Initial MCTP design proposal
Jeremy Kerr
jk at ozlabs.org
Fri Dec 7 13:41:08 AEDT 2018
Hi OpenBMCers!
In an earlier thread, I promised to sketch out a design for a MCTP
implementation in OpenBMC, and I've included it below.
This is roughly in the OpenBMC design document format (thanks for the
reminder Andrew), but I've sent it to the list for initial review before
proposing to gerrit - mainly because there were a lot of folks who
expressed interest on the list. I suggest we move to gerrit once we get
specific feedback coming in. Let me know if you have general comments
whenever you like though.
In parallel, I've been developing a prototype for the MCTP library
mentioned below, including a serial transport binding. I'll push to
github soon and post a link, once I have it in a
slightly-more-consumable form.
Cheers,
Jeremy
--------------------------------------------------------
# Host/BMC communication channel: MCTP & PLDM
Author: Jeremy Kerr <jk at ozlabs.org> <jk>
## Problem Description
Currently, we have a few different methods of communication between host
and BMC. This is primarily IPMI-based, but also includes a few
hardware-specific side-channels, like hiomap. On OpenPOWER hardware at
least, we've definitely started to hit some of the limitations of IPMI
(for example, we have need for >255 sensors), as well as the hardware
channels that IPMI typically uses.
This design aims to use the Management Component Transport Protocol
(MCTP) to provide a common transport layer over the multiple channels
that OpenBMC platforms provide. Then, on top of MCTP, we have the
opportunity to move to newer host/BMC messaging protocols to overcome
some of the limitations we've encountered with IPMI.
## Background and References
Separating the "transport" and "messaging protocol" parts of the current
stack allows us to design these parts separately. Currently, IPMI
defines both of these; we currently have BT and KCS (both defined as
part of the IPMI 2.0 standard) as the transports, and IPMI itself as the
messaging protocol.
Some efforts of improving the hardware transport mechanism of IPMI have
been attempted, but not in a cross-implementation manner so far. This
does not address some of the limitations of the IPMI data model.
MCTP defines a standard transport protocol, plus a number of separate
hardware bindings for the actual transport of MCTP packets. These are
defined by the DMTF's Platform Management Working group; standards are
available at:
https://www.dmtf.org/standards/pmci
I have included a small diagram of how these standards may fit together
in an OpenBMC system.

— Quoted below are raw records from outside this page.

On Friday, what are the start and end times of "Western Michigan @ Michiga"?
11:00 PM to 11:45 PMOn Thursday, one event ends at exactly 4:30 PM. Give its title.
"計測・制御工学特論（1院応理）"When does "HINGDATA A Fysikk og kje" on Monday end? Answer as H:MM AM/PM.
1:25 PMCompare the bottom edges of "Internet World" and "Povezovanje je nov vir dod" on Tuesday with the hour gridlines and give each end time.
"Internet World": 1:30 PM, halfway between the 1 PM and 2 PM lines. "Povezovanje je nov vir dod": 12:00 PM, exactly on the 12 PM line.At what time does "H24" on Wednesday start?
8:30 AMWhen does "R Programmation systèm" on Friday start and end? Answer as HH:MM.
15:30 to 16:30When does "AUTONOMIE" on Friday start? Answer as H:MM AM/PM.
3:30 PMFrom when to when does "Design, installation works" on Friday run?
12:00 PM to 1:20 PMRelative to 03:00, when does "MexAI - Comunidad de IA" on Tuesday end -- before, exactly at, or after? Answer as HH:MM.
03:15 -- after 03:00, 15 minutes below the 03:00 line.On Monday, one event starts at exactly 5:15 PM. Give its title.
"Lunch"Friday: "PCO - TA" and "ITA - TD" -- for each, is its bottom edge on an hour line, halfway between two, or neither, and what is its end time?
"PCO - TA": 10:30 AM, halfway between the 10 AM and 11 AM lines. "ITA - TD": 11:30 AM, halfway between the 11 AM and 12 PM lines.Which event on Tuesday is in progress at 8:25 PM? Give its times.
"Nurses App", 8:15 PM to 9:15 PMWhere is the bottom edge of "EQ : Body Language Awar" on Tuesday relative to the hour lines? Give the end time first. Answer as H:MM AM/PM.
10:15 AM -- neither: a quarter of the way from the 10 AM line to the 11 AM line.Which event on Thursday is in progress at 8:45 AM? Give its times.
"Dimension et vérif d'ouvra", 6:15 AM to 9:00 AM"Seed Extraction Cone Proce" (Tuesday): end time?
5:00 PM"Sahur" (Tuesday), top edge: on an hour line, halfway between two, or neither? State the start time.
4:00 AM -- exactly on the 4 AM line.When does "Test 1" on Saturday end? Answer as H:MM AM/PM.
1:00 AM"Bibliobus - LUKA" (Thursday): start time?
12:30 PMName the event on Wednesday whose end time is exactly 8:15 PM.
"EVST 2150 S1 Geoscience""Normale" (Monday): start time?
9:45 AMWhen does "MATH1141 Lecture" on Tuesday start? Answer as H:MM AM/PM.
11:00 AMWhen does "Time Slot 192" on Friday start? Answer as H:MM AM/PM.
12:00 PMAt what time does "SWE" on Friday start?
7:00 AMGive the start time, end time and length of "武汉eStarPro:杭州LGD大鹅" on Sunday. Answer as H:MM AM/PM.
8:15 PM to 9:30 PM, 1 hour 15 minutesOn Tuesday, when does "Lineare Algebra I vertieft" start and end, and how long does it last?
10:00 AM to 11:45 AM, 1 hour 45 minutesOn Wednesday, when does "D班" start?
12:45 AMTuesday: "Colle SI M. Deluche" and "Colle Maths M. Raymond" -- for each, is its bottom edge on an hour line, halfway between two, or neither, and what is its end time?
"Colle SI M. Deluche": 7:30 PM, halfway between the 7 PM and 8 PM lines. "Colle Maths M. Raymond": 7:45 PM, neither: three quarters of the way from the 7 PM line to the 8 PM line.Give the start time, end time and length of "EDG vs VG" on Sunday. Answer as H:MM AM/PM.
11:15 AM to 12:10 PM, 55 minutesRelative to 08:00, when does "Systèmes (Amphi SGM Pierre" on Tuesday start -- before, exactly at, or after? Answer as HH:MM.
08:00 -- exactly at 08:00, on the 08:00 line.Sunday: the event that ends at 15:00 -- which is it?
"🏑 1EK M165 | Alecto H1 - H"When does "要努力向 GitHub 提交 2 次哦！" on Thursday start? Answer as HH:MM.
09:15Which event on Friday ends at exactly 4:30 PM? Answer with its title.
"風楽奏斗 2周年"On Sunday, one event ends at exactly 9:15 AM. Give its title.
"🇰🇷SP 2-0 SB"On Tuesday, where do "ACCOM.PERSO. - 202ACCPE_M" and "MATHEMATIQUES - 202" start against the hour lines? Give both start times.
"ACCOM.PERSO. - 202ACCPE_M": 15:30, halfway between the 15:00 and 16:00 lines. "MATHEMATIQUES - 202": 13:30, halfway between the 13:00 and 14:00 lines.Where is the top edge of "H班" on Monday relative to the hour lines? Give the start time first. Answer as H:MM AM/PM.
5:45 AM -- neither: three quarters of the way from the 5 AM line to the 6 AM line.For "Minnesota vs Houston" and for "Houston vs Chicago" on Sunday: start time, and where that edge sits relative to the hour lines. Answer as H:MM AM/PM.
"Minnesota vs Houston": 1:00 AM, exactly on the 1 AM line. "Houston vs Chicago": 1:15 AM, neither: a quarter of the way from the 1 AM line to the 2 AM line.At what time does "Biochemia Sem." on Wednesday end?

The DSP numbers there are references to DMTF
standards.
One of the key concepts here is that separation of transport protocol
from the hardware bindings; this means that an MCTP "stack" may be using
either a I2C, PCI, Serial or custom hardware channel, without the higher
layers of that stack needing to be aware of the hardware implementation.
These higher levels only need to be aware that they are communicating
with a certain entity, defined by an Entity ID (MCTP EID).
I've mainly focussed on the "transport" part of the design here. While
this does enable new messaging protocols (mainly PLDM), I haven't
covered that much; we will propose those details for a separate design
effort.
As part of the design, I have referred to MCTP "messages" and "packets";
this is intentional, to match the definitions in the MCTP standard. MCTP
messages are the higher-level data transferred between MCTP endpoints,
which packets are typically smaller, and are what is sent over the
hardware. Messages that are larger than the hardware MTU are split into
individual packets by the transmit implementation, and reassembled at
the receive implementation.
A final important point is that this design is for the host <--> BMC
channel *only*. Even if we do replace IPMI for the host interface, we
will certainly need an IPMI interface available for external system
management.
## Requirements
Any channel between host and BMC should:
- Have a simple serialisation and deserialisation format, to enable
implementations in host firmware, which have widely varying runtime
capabilities
- Allow different hardware channels, as we have a wide variety of
target platforms for OpenBMC
- Be usable over simple hardware implementations, but have a facility
for higher bandwidth messaging on platforms that require it.
- Ideally, integrate with newer messaging protocols
## Proposed Design
The MCTP core specification just provides the packetisation, routing and
addressing mechanisms. The actual transmit/receive of those packets is
up to the hardware binding of the MCTP transport.
For OpenBMC, we would introduce an MCTP daemon, which implements the
transport over a configurable hardware channel (eg., Serial UART, I2C or
PCI). This daemon is responsible for the packetisation and routing of
MCTP messages to and from host firmware.
I see two options for the "inbound" or "application" interface of the
MCTP daemon:
- it could handle upper parts of the stack (eg PLDM) directly, through
in-process handlers that register for certain MCTP message types; or
- it could channel raw MCTP messages (reassembled from MCTP packets) to
DBUS messages (similar to the current IPMI host daemons), where the
upper layers receive and act on those DBUS events.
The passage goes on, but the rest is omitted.